Questions regarding Einstein's "cosmological constant"

A few things struck me after reading Isaacson’s biography of Einstein. Someone who comes up with a unified field theory would need both a very wide and deep understanding of all 4 forces (Strong, Electromagnetic, Weak and Gravity) and have an intuitive/uncommon ability/feel for the interaction of these forces on each other. Moreover, that person would need the right mathematics to solve a unified field theory equation. Without Riemann’s tensor analysis that wouldn’t have been possible.

“By imposing metrics on manifolds Riemann invented differential geometry and took non-Euclidean geometry far beyond his predecessors. Riemann’s other masterpieces include tensor analysis, and the theory of functions. His generalized notions of distance and curvature described new possibilities for the geometry of space itself. Several important theorems and concepts are named after Riemann, e.g. the Riemann-Roch Theorem, a key connection among topology, complex analysis and algebraic geometry. He was so prolific and original that some of his work went unnoticed (for example, Weierstrass became famous for showing a nowhere-differentiable continuous function; later it was found that Riemann had casually mentioned one in a lecture years earlier). Like his mathematical peers (Gauss, Archimedes, Newton), Riemann was intensely interested in physics.
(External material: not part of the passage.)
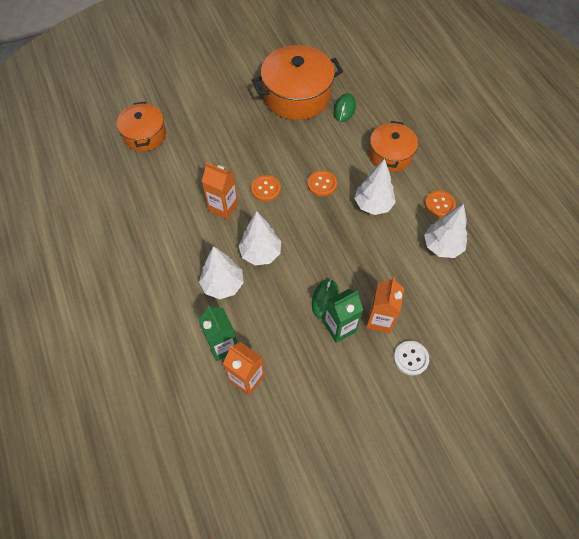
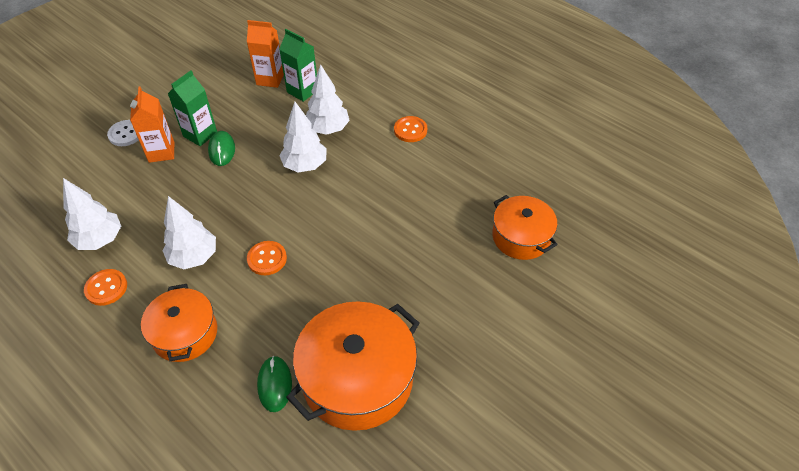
camera: 155 degrees right, 10 degrees down
orange carton [202,162,238,220] -> none
orange button [251,175,281,202] -> orange button moved to [394,116,427,142]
His theory unifying electricity, magnetism and light was supplanted by Maxwell’s theory; however modern physics, beginning with Einstein’s relativity, relies on Riemann’s curvature tensor and other notions of the geometry of space.”

There are a whole heck of a lot of things without which a grand unified theory wouldn’t be possible, and we don’t even know what all of them are.
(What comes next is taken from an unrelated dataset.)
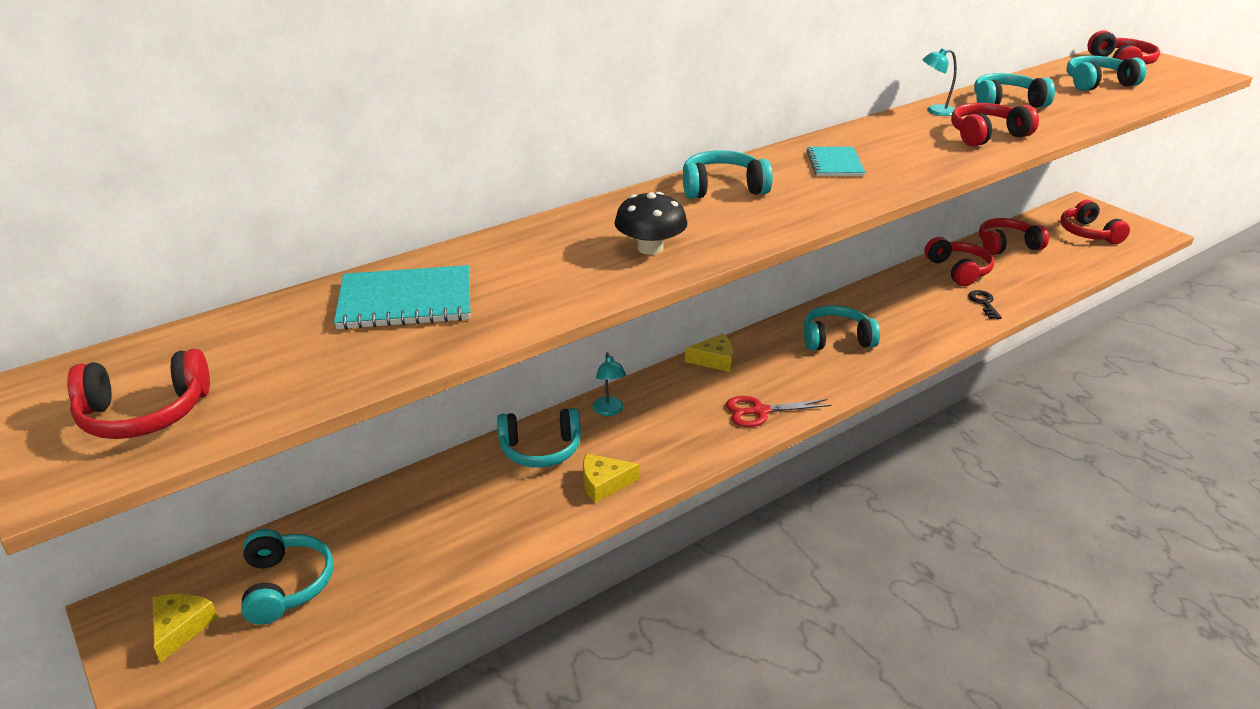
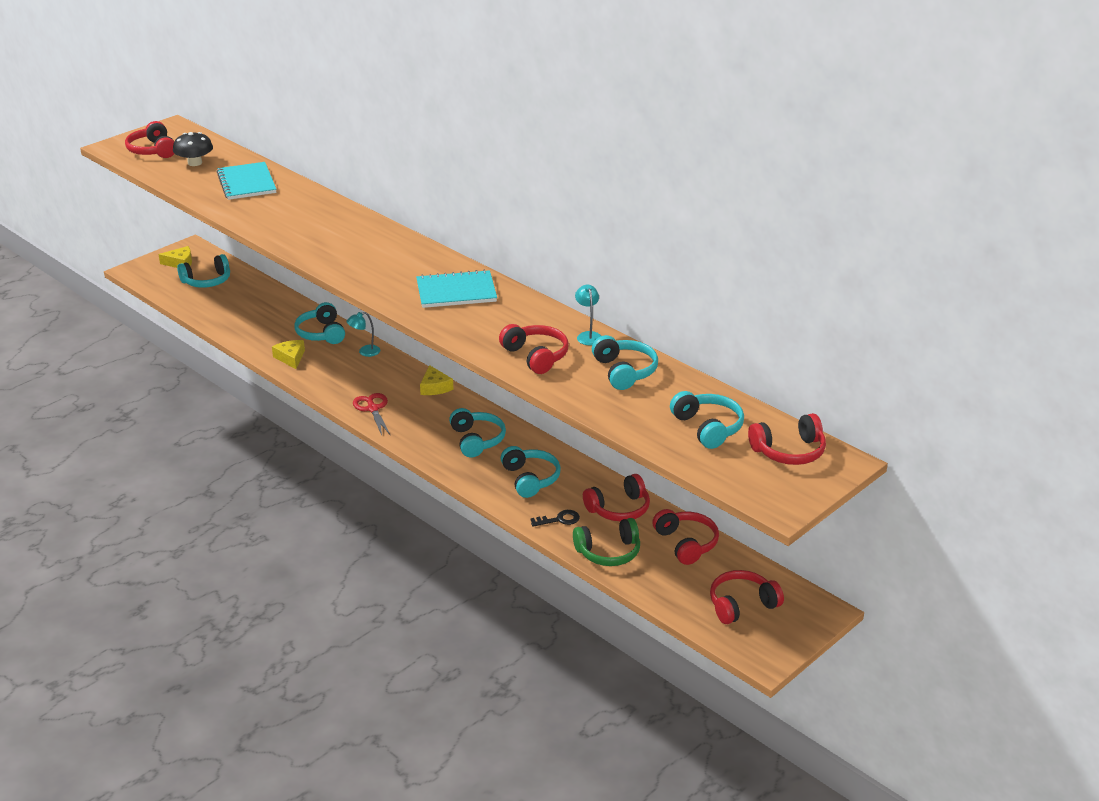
camera: 80 degrees right, 0 degrees up
black mushroom [614,192,687,255] -> black mushroom moved to [173,132,213,166]
turquoise headphones [683,150,773,199] -> turquoise headphones moved to [501,446,561,498]
turquoise notebook [807,147,865,176] -> turquoise notebook [416,269,497,308], size x1.54
none -> green headphones [573,518,640,566]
I think this is something that deserves to be stressed. It’s often portrayed as if Einstein’s use of the CC was essentially as a ‘fudge factor’, something he arbitrarily included in order to satisfy his preconceptions. But the CC itself is a very natural piece of mathematics that emerges from the principles of General Relativity; it’s only its precise value that is set arbitrarily. Setting it to zero is not necessarily more natural than giving it any other value—in every case, in a more fundamental theory, one would hope for a deeper explanation of why it has that precise value (if one isn’t persuaded by anthropic arguments).